Als Nikolaus Ludwig von Zinzendorf, dessen 300. Geburtstag wir in diesem Jahr gefeiert haben, Herrnhut gründete und ganz neue Ordnungen für die Brüdergemeine entwarf, gab es viel Kritik. So bat er 1734 die Tübinger Fakultät um ein Gutachten zur Frage, ob die Brüdergemeine bei ihren "Einrichtungen und bekannter disciplina ecclesiastica verbleiben und dennoch ihre Connexion mit der evangelischen Kirche behaupten könne und solle".
Die Fakultät hat dies damals geprüft und dann ihre Zustimmung zum Ausdruck gebracht mit dem bemerkenswerten Argument, "man müsse auch einmal für die Sache Gottes etwas wagen".
Miteinander wachsen - ich denke, das war so in diesen Tagen - das tun wir zwischen Ost und West in unserem Land. Deshalb freue ich mich darüber, dass gerade aus den Kirchen in den neuen Bundesländern Anstöße kommen, die Zuversicht ausstrahlen: "Minderheit mit Zukunft", "Kirche mit Hoffnung", "Wachsen gegen den Trend".
So können wir uns mit den Gaben, die Gott uns gegeben hat, gegenseitig helfen und Mut machen, gerade bei jenem unerwarteten Wachstum, das die Niedrigen erhöhen, die Schwachen stark, die Armen reich und die Traurigen fröhlich machen kann.

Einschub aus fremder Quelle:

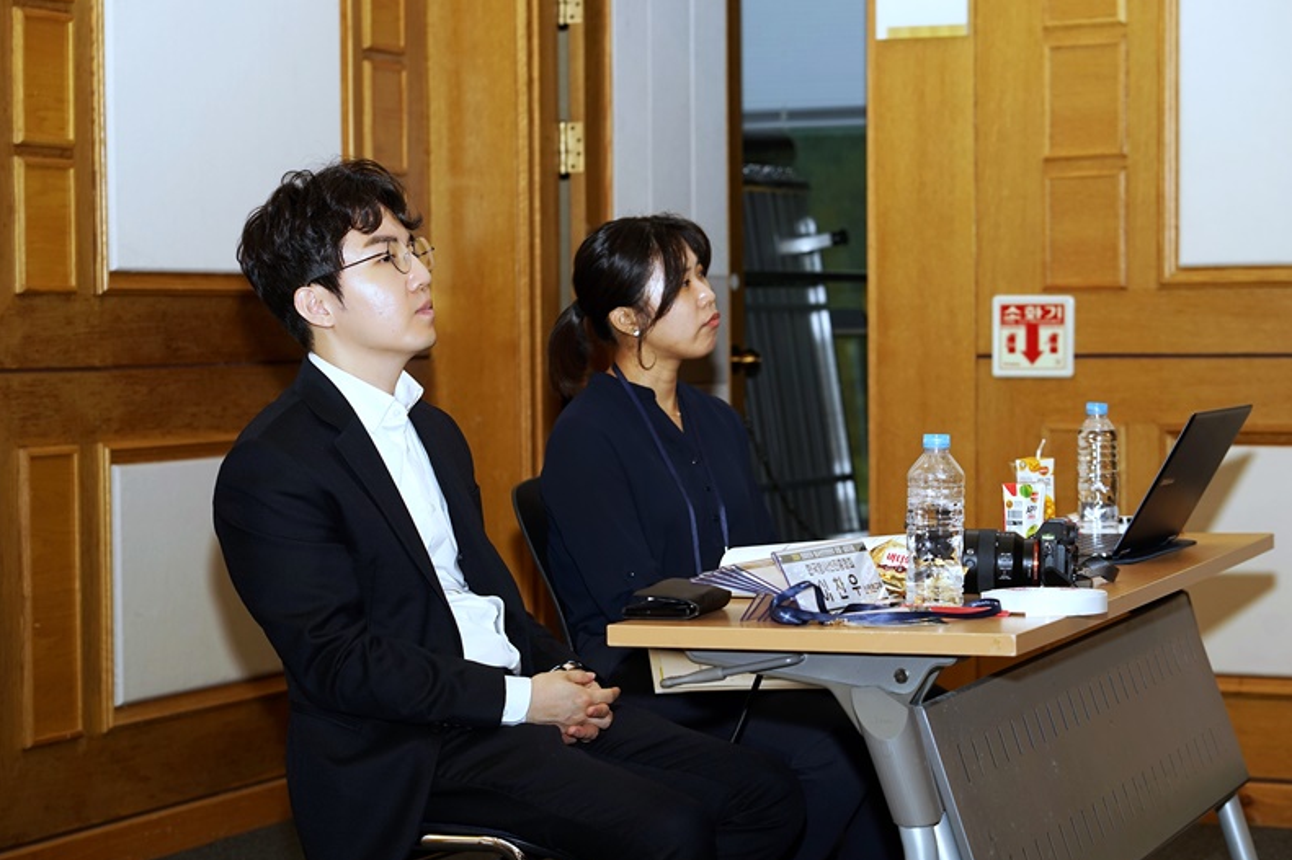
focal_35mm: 86
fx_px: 3086
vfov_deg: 15.9
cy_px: 432
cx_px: 650
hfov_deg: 23.6
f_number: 5.6
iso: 320
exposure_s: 1/125
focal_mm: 85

Und einer der großen der Ökumene, Leslie Newbigin, hat am Ende des 20. Jahrhundert äußern können, es sein ein Privileg, in diesem Jahrhundert, in diesem ökumenischen Jahrhundert zu leben.
Wenn Leslie Newbigin etwas zu seiner Person sagen musste, dann hat er in den letzten Jahren sich bescheiden als "retired missionary to India" vorgestellt.
Und noch etwas: Roger Schutz, der Prior der Brüder von Taizé, hat jungen Menschen zugerufen: "Lebe, was du vom Evangelium verstanden hast. Und wenn es noch so wenig ist. Aber lebe es." Davon hängt mehr ab, als uns oft bewusst ist.
"Das Leben der Christen ist die Bibel der Welt." Diese Aussage stammt von Pestalozzi . Was ist an unserem Leben abzulesen? Für mich gehört dazu auch, dass uns Christen in Indonesien oder im Sudan sagen, warum sie in Not und Bedrängnis an ihrem Glauben festhalten.
"Lebe, was du vom Evangelium verstanden hast. Und wenn es noch so wenig ist."
"Eins in Christus", d. h. dann, zusammentragen, was wir verstanden haben, miteinander leben, wozu uns die Liebe Christi drängt. Denn dies hat die große Verheißung, auf die uns die Jahreslosung des nächsten Jahres hinweist:
"In Christus liegen verborgen alle Schätze der Weisheit und der Erkenntnis" (Kol 2,3).